- Source text -
Firstly, it's obvious I love to write and please please please trust me, I'm elated your eyeballs are here. Some of the individuals that did not get indigestion after reading a blog or two suggested "Put all your blogs together, write a book." I'm good, but thank you! Since we, as a land, are in desperate need for bipartisanship, the ability to get the hell along without fear of lock and load, I'll meet you halfway. A Cliffs Note version.
Before we get too far, I just looked up Cliffs Notes to be sure I spelled it correctly. Did. I ask though, how come they ain't gotta apostrophe between the F and the S? Don't Cliff own the notes as in possessive? Oh well.
An Autobiography, Cliffturd-style.......
I was born (not hatched, contrary to what some will say) in St. Louis in 1952. Awhile back I was redfacedly in a luke warm political discussion on Facebook. OK, it was hot as hell actually. I got a tad carried away, which is fancy for "It's Bud Light's fault" and said one of the spokelady's for the President (those that know me will know which one, doesn't matter.) Anyways, I said "She needs to get laid." Katy bar the comments.

- Written task A -
From the blog post above, extract the passage starting with "Firstly, it's obvious" and going on through "Cliffs Note version.".
- Written task B -
Answer these questions using the blog post above:
(i) What did some readers suggest the writer do with the blogs?
(ii) What punctuation mark does the writer say is missing from "Cliffs Notes"?
(iii) In what city and year was the writer born?

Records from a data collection
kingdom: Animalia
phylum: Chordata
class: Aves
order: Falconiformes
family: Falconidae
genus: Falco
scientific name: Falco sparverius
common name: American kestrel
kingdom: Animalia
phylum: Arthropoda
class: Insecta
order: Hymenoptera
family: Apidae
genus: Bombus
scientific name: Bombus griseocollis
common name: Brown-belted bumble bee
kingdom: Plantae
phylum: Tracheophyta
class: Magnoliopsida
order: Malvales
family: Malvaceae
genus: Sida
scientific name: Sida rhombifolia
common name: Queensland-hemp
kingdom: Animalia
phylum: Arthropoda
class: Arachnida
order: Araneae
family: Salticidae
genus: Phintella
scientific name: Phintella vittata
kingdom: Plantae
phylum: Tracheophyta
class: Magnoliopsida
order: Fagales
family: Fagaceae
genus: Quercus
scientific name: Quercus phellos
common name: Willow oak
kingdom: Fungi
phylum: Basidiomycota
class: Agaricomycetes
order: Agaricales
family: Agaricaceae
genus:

- Finished answer A -
Firstly, it's obvious I love to write and please please please trust me, I'm elated your eyeballs are here. Some of the individuals that did not get indigestion after reading a blog or two suggested "Put all your blogs together, write a book." I'm good, but thank you! Since we, as a land, are in desperate need for bipartisanship, the ability to get the hell along without fear of lock and load, I'll meet you halfway. A Cliffs Note version.

- Finished answer B -
(i) Put all the blogs together and write a book.
(ii) An apostrophe.
(iii) St. Louis, in 1952.